Lamott initially disavows me of believing that the ultimate goal of any writing project is publication. She believed that, too, but now believes that “[p]ublication is not going to change your life or solve your problems,” and the act of writing that is “its own reward.” But not just any writing. She expects no less than telling the truth, because if a writer does not believe in what s/he says, there is no point in saying it. There is more. First, I write the truth, then I assess whether I believe it, and then I have to care. As I’m wrestling with that proviso, she broadsides me by inserting human rights into her conversation. Human rights? Lamott says that human rights extend to all characters, no matter how bad they are. “You have to respect the qualities that make them who they are.”

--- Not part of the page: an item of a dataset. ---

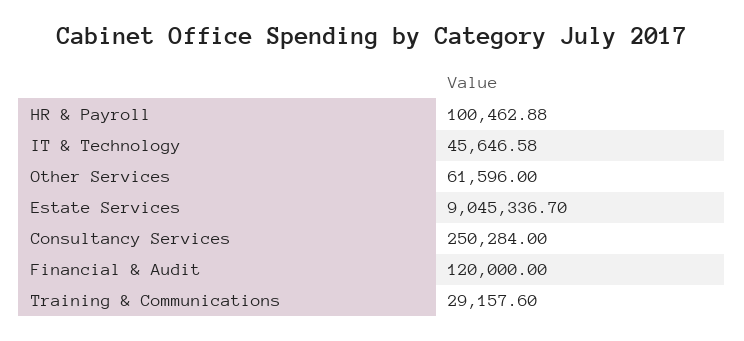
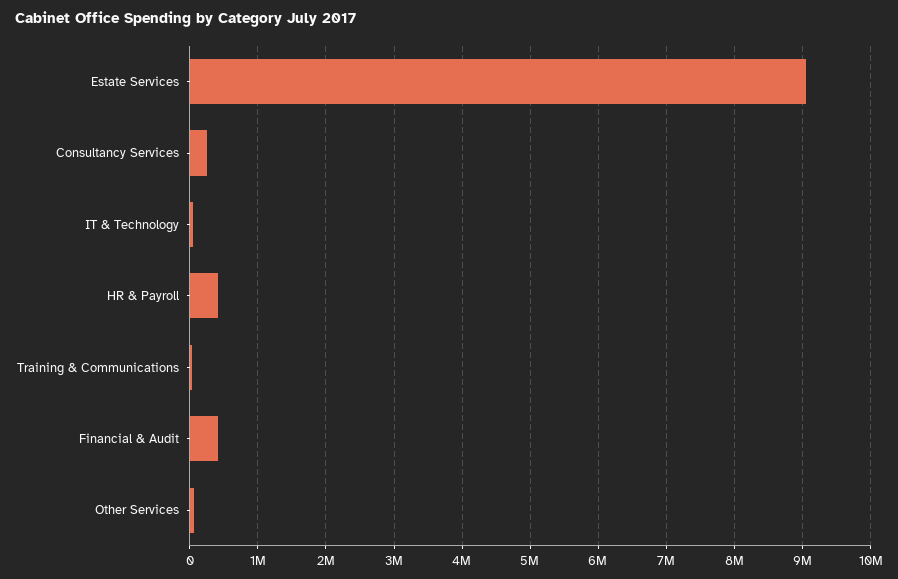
HR & Payroll: 100462.88 -> 400000
Financial & Audit: 120000 -> 400000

Now I’m writing a novel about two men, neither of whose lives appears to necessitate a conversation about human rights. If I had an opportunity to talk to Lamott, intrigued why human rights are part of the discussion in a general craft book, not a legal primer, I think I would find that she is not using the term in the legal sense, but, rather, as a moral imperative. She says the writer ends up wanting his/her characters to act out the drama of humankind. “Tell the truth and write about freedom and fight for it.”
Lamott comes to the end of the book with a refrain, “…once again you figure out that the real payoff is the writing itself, that a day when you have gotten your work done is a good day, that total dedication is the point.” I can embrace this counsel in theory, that, yes, this should be my goal. But I can’t quite let go of one thing: I want to be published!